By our analysis plan, we first performed global tests of association using bootstrap testing and permutation tests; if these tests were significant, we then would explore the data to determine what was generating the significant findings. In fact, our global tests were significant, and our conclusions are based on our subsequent exploratory analyses. It is noteworthy, however, that even if we were to correct for our exploratory analyses by a conservative Bonferroni-type correction for the number of SNPs (4), common haplotypes (6), and study designs tested (2, family-based and case-control), our results would still exceed the significance threshold (p < .001) for significant transmission distortion.
It is possible that the overtransmission of the two common haplotypes results from technical issues of little interest to the genetics of SCZ, such as population heterogeneity or molecular analysis. Due to the use of transmission tests, confounding due to population heterogeneity is of little concern. We conducted analyses to assess population heterogeneity in our case-control sample, and our results suggest heterogeneity is relatively minor across samples of European ancestry. However, technical molecular issues could explain the result. Due to the retrospective nature of the analyses, uniform quality control in genotyping measures could not be imposed. Notably, we scrutinized quality control and found that rigorous checks were used in genotyping assays. Still, it is well known that genotyping errors can mimic biased transmissions (see Gordon et al 1999
; Mitchell et al 2003
for review), and that bias is most likely to present itself as the overtransmission of common alleles/haplotypes. Countering this concern, somewhat, are shared observations: case-control analyses suggest similar overrepresentation of common haplotypes in SCZ cases, and rarer haplotypes showed similar frequencies in the singleton cases that could not be evaluated for Mendelian transmission (or in the control samples) than in the family-based probands that did have Mendelian checks. Still, potential confounds due to assay variation could impact on our results and warrant consideration.
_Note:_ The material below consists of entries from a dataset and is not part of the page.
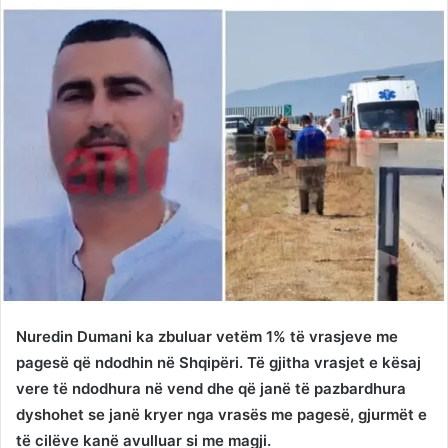
Twitter
email
Nuredin Dumani ka zbuluar vetëm 1% të vrasjeve me
pagesë që ndodhin në Shqipëri. Të gjitha vrasjet e kësaj
vere të ndodhura në vend dhe që janë të pazbardhura
dyshohet se janë kryer nga vrasës me pagesë, gjurmët e
të cilëve kanë avulluar si me magji.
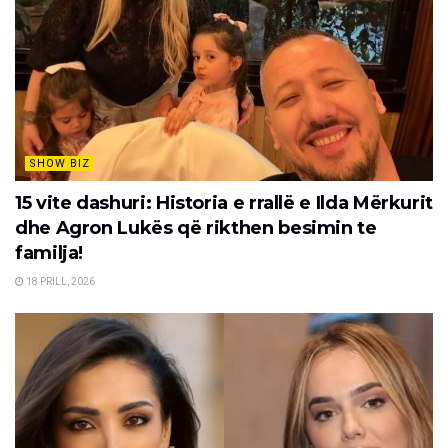
SHOW BIZ
15 vite dashuri: Historia e rrallë e Ilda Mërkurit
dhe Agron Lukës që rikthen besimin te
familja!
18 PRILL, 2026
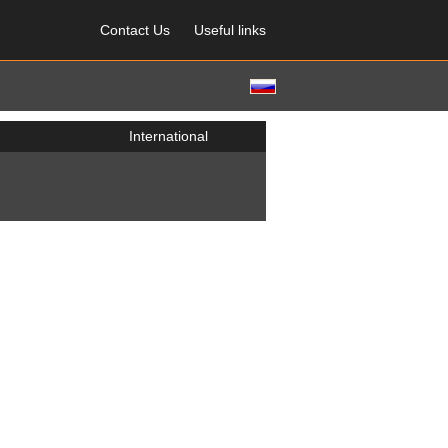
Contact Us
Useful links
International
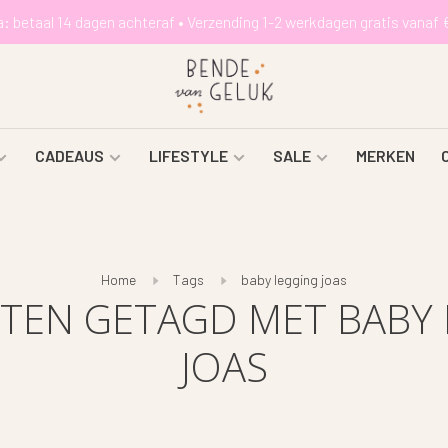
a: betaal 14 dagen achteraf • Verzending 1-2 werkdagen gratis vanaf 
CADEAUS
LIFESTYLE
SALE
MERKEN
Home
Tags
baby legging joas
TEN GETAGD MET BABY 
JOAS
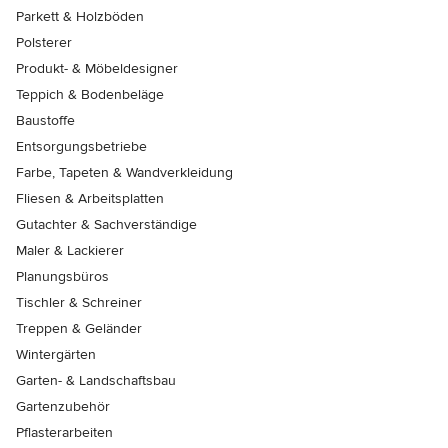
Parkett & Holzböden
Polsterer
Produkt- & Möbeldesigner
Teppich & Bodenbeläge
Baustoffe
Entsorgungsbetriebe
Farbe, Tapeten & Wandverkleidung
Fliesen & Arbeitsplatten
Gutachter & Sachverständige
Maler & Lackierer
Planungsbüros
Tischler & Schreiner
Treppen & Geländer
Wintergärten
Garten- & Landschaftsbau
Gartenzubehör
Pflasterarbeiten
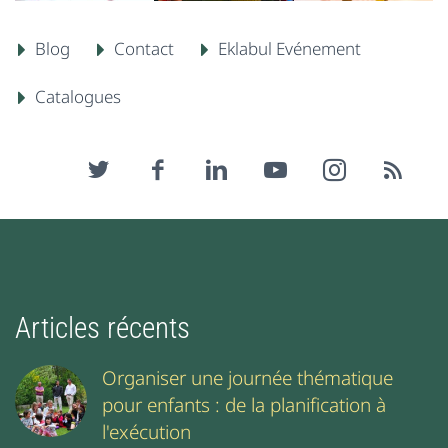
Blog
Contact
Eklabul Evénement
Catalogues
Articles récents
Organiser une journée thématique
pour enfants : de la planification à
l'exécution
In summary, we report a meta-analysis of RGS4 polymorphisms with schizophrenia. Genotype data from 13,807 individuals were analyzed collaboratively by 13 independent groups. To our knowledge, this is the largest such study to date in SCZ research. Future studies may require sequencing across the risk haplotypes in a large number of patients. Similar methodology to that presented here may help resolve some of the other controversial associations reported for psychiatric and nonpsychiatric genetically complex disorders.